9. En l’espèce, pour procéder, le 29 décembre 2025, au classement sans suite de la demande présentée par M. A… en vue d’acquérir la nationalité française, le préfet de Seine-et-Marne s’est fondé sur le motif que, malgré une invitation à produire « divers documents nécessaires à son instruction » qui lui avait été adressée le 29 avril 2024, dans un délai expirant le 29 juin 2024, l’intéressé n’avait pas produit, dans sa réponse du 2 mai 2024, « l’attestation de langue ou diplôme attestant du niveau de langue B1 écrit et oral ».
10. Il est constant que M. A… n’a pas produit dans le délai imparti une attestation ou un diplôme conforme à la demande et aux dispositions réglementaires précitées, mais seulement son diplôme du baccalauréat du Mali, dont il n’est pas allégué qu’il fût accompagné d’une attestation de comparabilité délivrée par un centre ENIC-NARIC et assortie de la mention du suivi en français du cursus sanctionné par ce diplôme conformément aux articles 1er et 2 de l’arrêté du 12 mars 2020 fixant les conditions de délivrance de l’attestation de comparabilité cité au point 6.
11. La seule circonstance que M. A… serait désormais prêt à produire une pièce conforme à la demande – ce qui n’était d’ailleurs pas encore le cas lors de l’introduction de sa requête -, après l’expiration du délai imparti à cette fin et même après la décision attaquée, ne saurait être utilement invoquée pour critiquer la légalité de cette décision qui est justifiée par le motif que l’intéressé n’a pas produit la pièce demandée dans le délai imparti par la mise en demeure.
12. Il résulte de ce qui précède que la requête ne comporte que « des moyens inopérants ou des moyens qui ne sont assortis que de faits manifestement insusceptibles de venir à leur soutien » au sens du 7° de l’article R. 222-1 du code de justice administrative. Le délai de recours contentieux étant expiré il y a lieu, par application de ces dispositions, de rejeter la requête.
O R D O N N E :
Article 1er : La requête de M. A… est rejetée.

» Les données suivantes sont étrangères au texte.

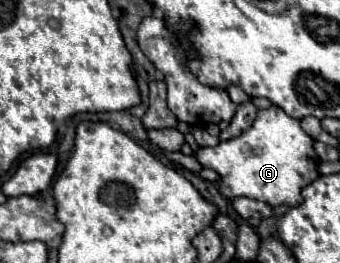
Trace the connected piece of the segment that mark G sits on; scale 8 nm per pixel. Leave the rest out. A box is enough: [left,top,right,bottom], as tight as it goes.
[195,106,319,208]

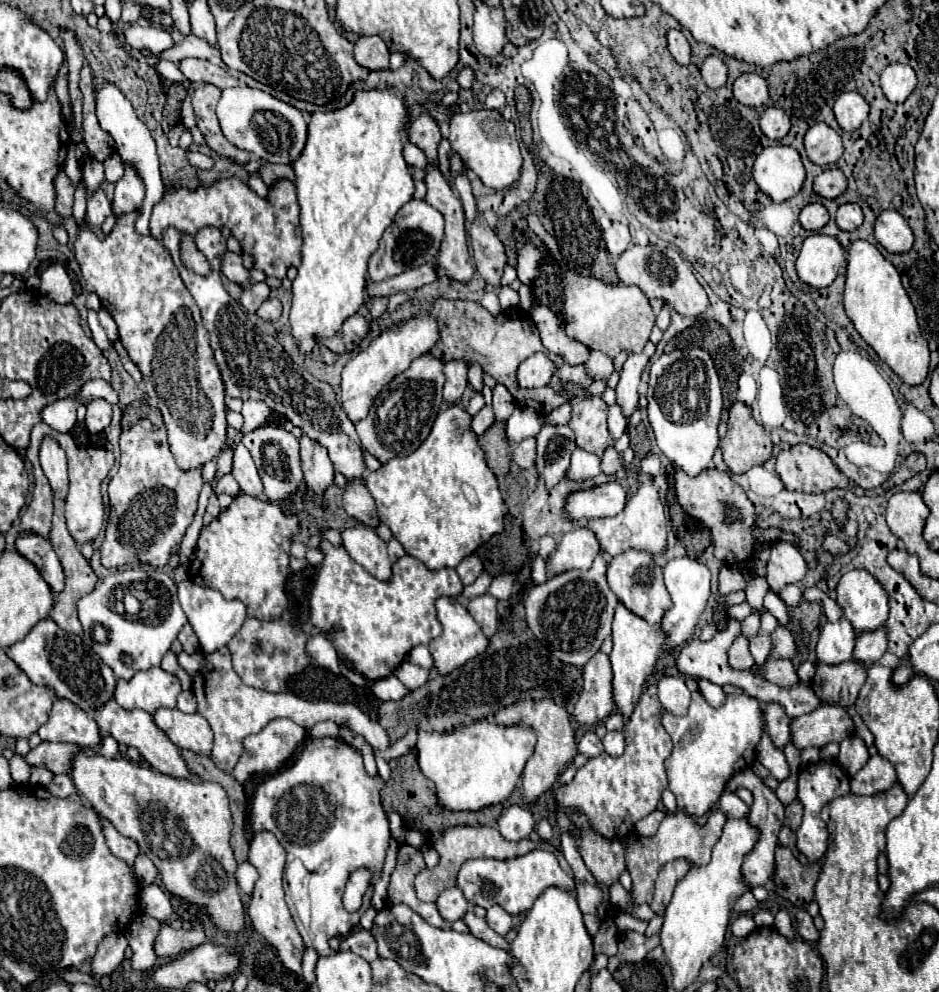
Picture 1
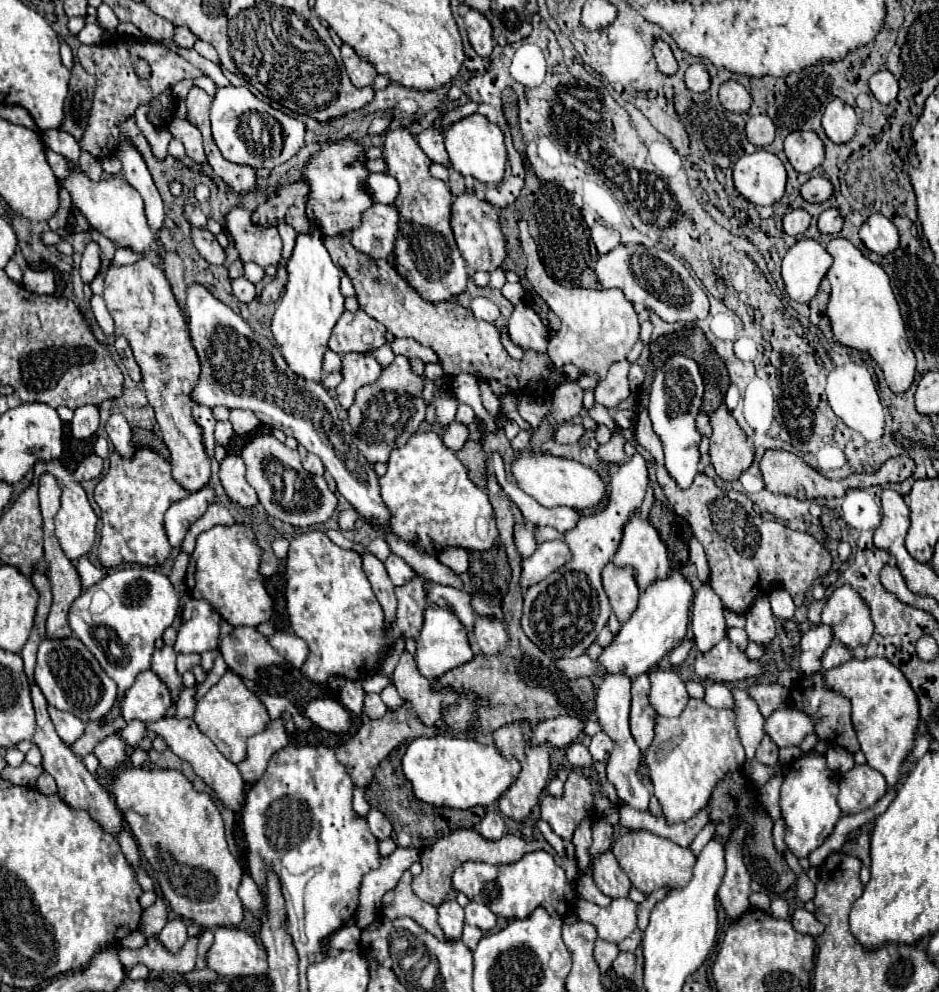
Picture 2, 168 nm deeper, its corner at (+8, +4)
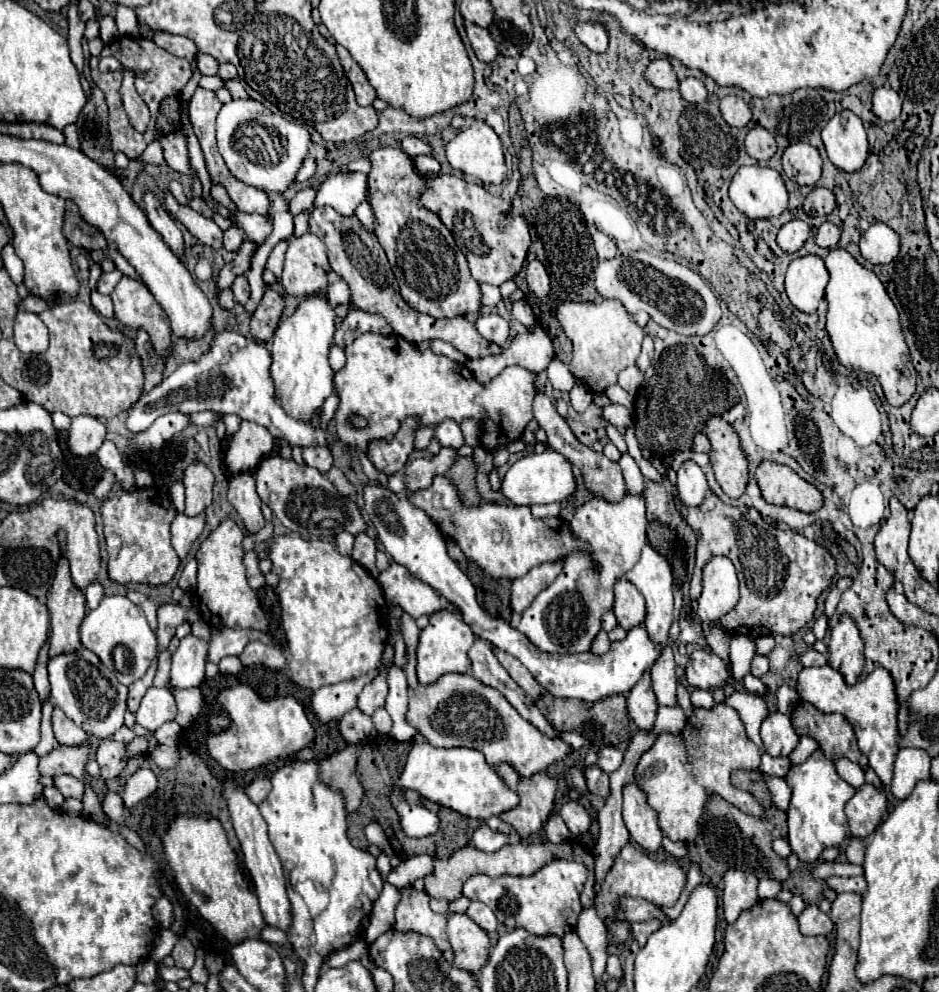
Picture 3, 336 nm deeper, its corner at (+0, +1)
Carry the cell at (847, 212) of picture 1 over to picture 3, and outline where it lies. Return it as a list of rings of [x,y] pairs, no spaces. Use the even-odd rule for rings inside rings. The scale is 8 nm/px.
[[[824,222],[818,232],[816,232],[816,242],[818,246],[822,248],[836,248],[838,246],[838,240],[840,240],[840,228],[832,222]]]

Article 2 : La présente ordonnance sera notifiée à M. B… A… et au ministre de l’intérieur.
Copie en sera adressée au préfet de Seine-et-Marne.
Fait à Melun, le 12 mars 2026.
Le président de la 8ème chambre,
X. POTTIER
La République mande et ordonne au préfet de Seine-et-Marne en ce qui le concerne ou à tous commissaires de justice à ce requis en ce qui concerne les voies de droit commun, contre les parties privées, de pourvoir à l’exécution de la présente décision.